My three primary wants:
1) LTE
2) Somewhat larger screen, up to 4.3"
3) Maintain current battery life performance while offering both #1 and #2 above
I'd like an OS overhaul but to be honest the only reason for an overhaul would be for the sake of making things look different. I'm an OS hopper (BB to Web OS to Android to iOS in my last 4 phones) and it's mainly because I get bored with the offering.
I can't think of anything else that's missing that is a must have from my perspective. Maybe a better keyboard, something as good as Swiftkey perhaps?
Maybe you should give WP8 a try.
I will get my first WP this year.
I disagree. I have iOS 5.1.1 on my first generation iPad and it runs just fine. Sure it doesn't run like an iPad3 but it performs just fine.
But what's the point of this?
When you use an SGS2 versus an SGS3, the SGS3 feels worlds faster. You can take a slower Galaxy Nexus, slap Jellybean on it, and it feels like it runs circles around both the SGS2 and SGS3. Take an SGS2 and run CM9 and it feels like it flies compared to the SGS3's Touchwiz.
You continue to emphasize these hardware differences like its night and day, but I've pointed out time and time again that people on Android stress hardware improvements so much because so far it's been brute force engineering to get Android to feel fast. It's taken a quad core phone to give me 60fps smoothness. Yes Google's finally gotten there with Jellybean, but who knows how long we'll have to wait considering ICS penetration is around 15% only after 9 months of use.
No one's crying the iPhone 4S feels slow or the iPad 2 or 3 feels slow. These devices run fine. Can we use faster hardware? Certainly, but the biggest issue with the iDevices is not that they're running slower hardware. It's complaints like the OS having a stupid UI or not having widgets, not having a notification center (pre iOS 5), etc.
Apple will ramp up hardware to accompany its software changes. iDevices to date may not be the fastest devices around, but being "slow" isn't what they're known for.
Had Android been designed properly from the ground up, we wouldn't be crying lag for so long. And CPU bumps would be less of a "must."
Finally, 60fps smoothness is 60fps smoothness. A quad core isn't going to make 60 fps any faster. You can attain 60 fps with a single core. Dual core practically guarantees it and iOS never stalls or falters on the iPad 2 or iPhone 4S. A quad could speed up load times and more memory can assist too, but what works on the Android ecosystem doesn't mean it has to be applied to the iOS side.
I think his point is that if any other company had released a phone with those specs, it would be called a midrange device and priced as such. What exactly is worth 600+ bucks? iOS6? 0.5 inch increase in screen size?

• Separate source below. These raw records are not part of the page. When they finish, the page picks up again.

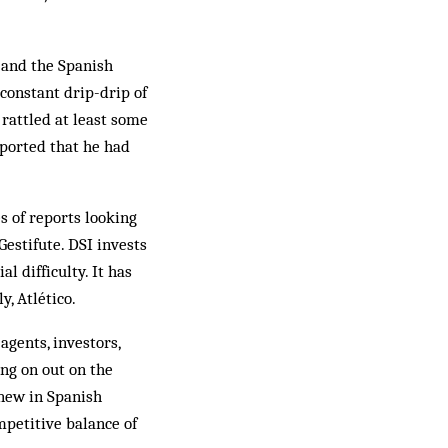
, and the Spanish
 constant drip-drip of
rattled at least some
ported that he had
s of reports looking
estifute. DSI invests
l difficulty. It has
y, Atlético.
agents, investors,
ing on out on the
 new in Spanish
mpetitive balance of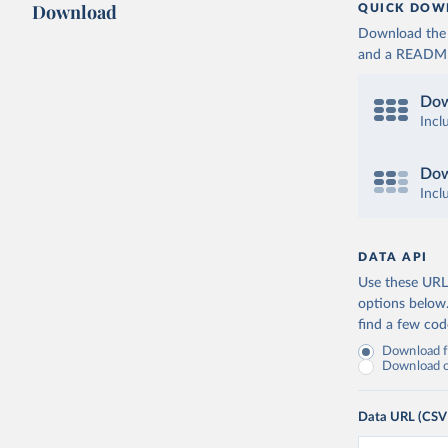
Download
QUICK DOW
Download the d
and a README. 
Dow
Incl
Dow
Incl
DATA API
Use these URLs
options below
find a few co
Download fu
Download on
Data URL (CSV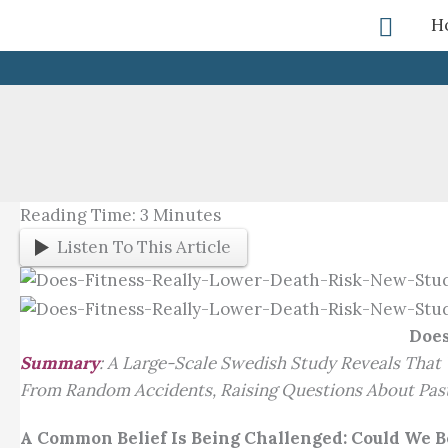
Skip
Searc
H
To
Content
Reading Time:
3
Minutes
Listen To This Article
Does
Summary
:
A Large-Scale Swedish Study Reveals That 
From Random Accidents, Raising Questions About Past
A Common Belief Is Being Challenged: Could We 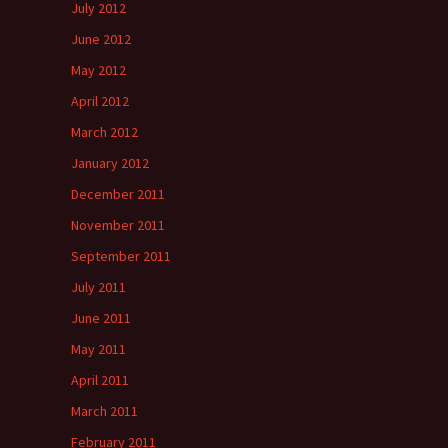
July 2012
June 2012
May 2012
April 2012
March 2012
January 2012
December 2011
November 2011
September 2011
July 2011
June 2011
May 2011
April 2011
March 2011
February 2011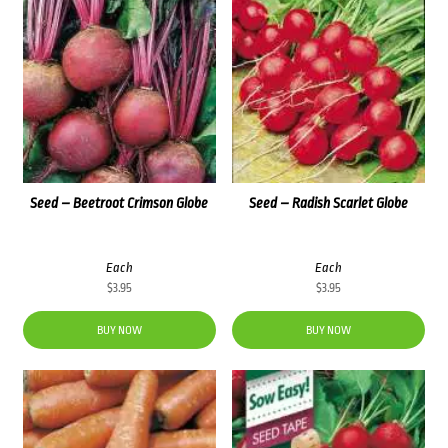
Seed – Beetroot Crimson Globe
Seed – Radish Scarlet Globe
Each
Each
$
3.95
$
3.95
BUY NOW
BUY NOW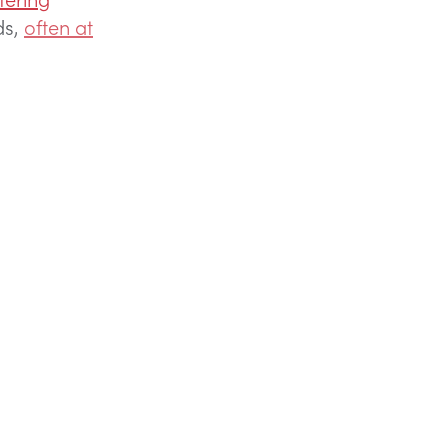
ds,
often at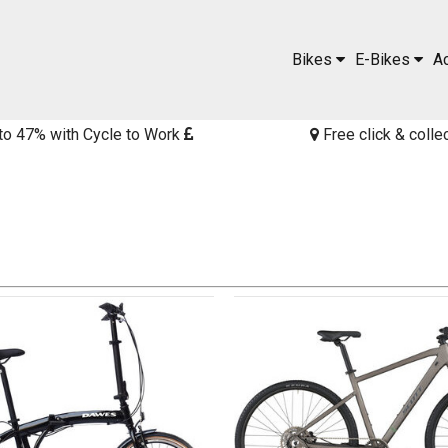
Bikes
E-Bikes
A
to 47% with Cycle to Work
Free click & colle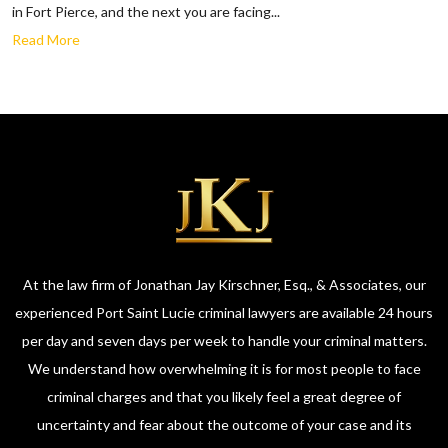
in Fort Pierce, and the next you are facing...
Read More
At the law firm of Jonathan Jay Kirschner, Esq., & Associates, our
experienced Port Saint Lucie criminal lawyers are available 24 hours
per day and seven days per week to handle your criminal matters.
We understand how overwhelming it is for most people to face
criminal charges and that you likely feel a great degree of
uncertainty and fear about the outcome of your case and its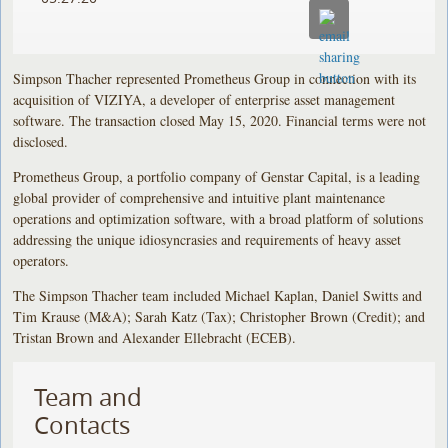
Simpson Thacher represented Prometheus Group in connection with its
acquisition of VIZIYA, a developer of enterprise asset management
software. The transaction closed May 15, 2020. Financial terms were not
disclosed.
Prometheus Group, a portfolio company of Genstar Capital, is a leading
global provider of comprehensive and intuitive plant maintenance
operations and optimization software, with a broad platform of solutions
addressing the unique idiosyncrasies and requirements of heavy asset
operators.
The Simpson Thacher team included Michael Kaplan, Daniel Switts and
Tim Krause (M&A); Sarah Katz (Tax); Christopher Brown (Credit); and
Tristan Brown and Alexander Ellebracht (ECEB).
Team and
Contacts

Yes we dont need uber specs. But by that logic we dont need the iPhone 5 either since the cheaper iPhone 4S works just aswell
I didn't buy the single-core iPad 1 because I thought it was too slow for some stuff, but the competing dual-core Android devices at the time felt even slower, even though some things may have benched better. Sure, a Samsung Galaxy S II should do well with Jelly Bean, but it didn't ship with it. It shipped with 2.3 Gingerbread.That difference is minimized with Jellybean. On an iPhone 4 versus a 4S or an iPad 1 vs 2, it's not the smoothness that's at stake. It's the app launching speed. The faster versions just do it much faster. Basic UI is still smooth and very usable. An SGS2 vs SGS3 is a huge difference because the UI is not optimized.
Look at the people talk about their GNex on JB running circles around the SGS3. An optimized OS can go a long way.
I didn't buy the single-core iPad 1 because I thought it was too slow for some stuff, but the competing dual-core Android devices at the time felt even slower, even though some things may have benched better. Sure, a Samsung Galaxy S II should do well with Jelly Bean, but it didn't ship with it. It shipped with 2.3 Gingerbread.
I'm glad Google is putting the emphasis in the right spot now, instead of merely focusing on feature list checkmarks.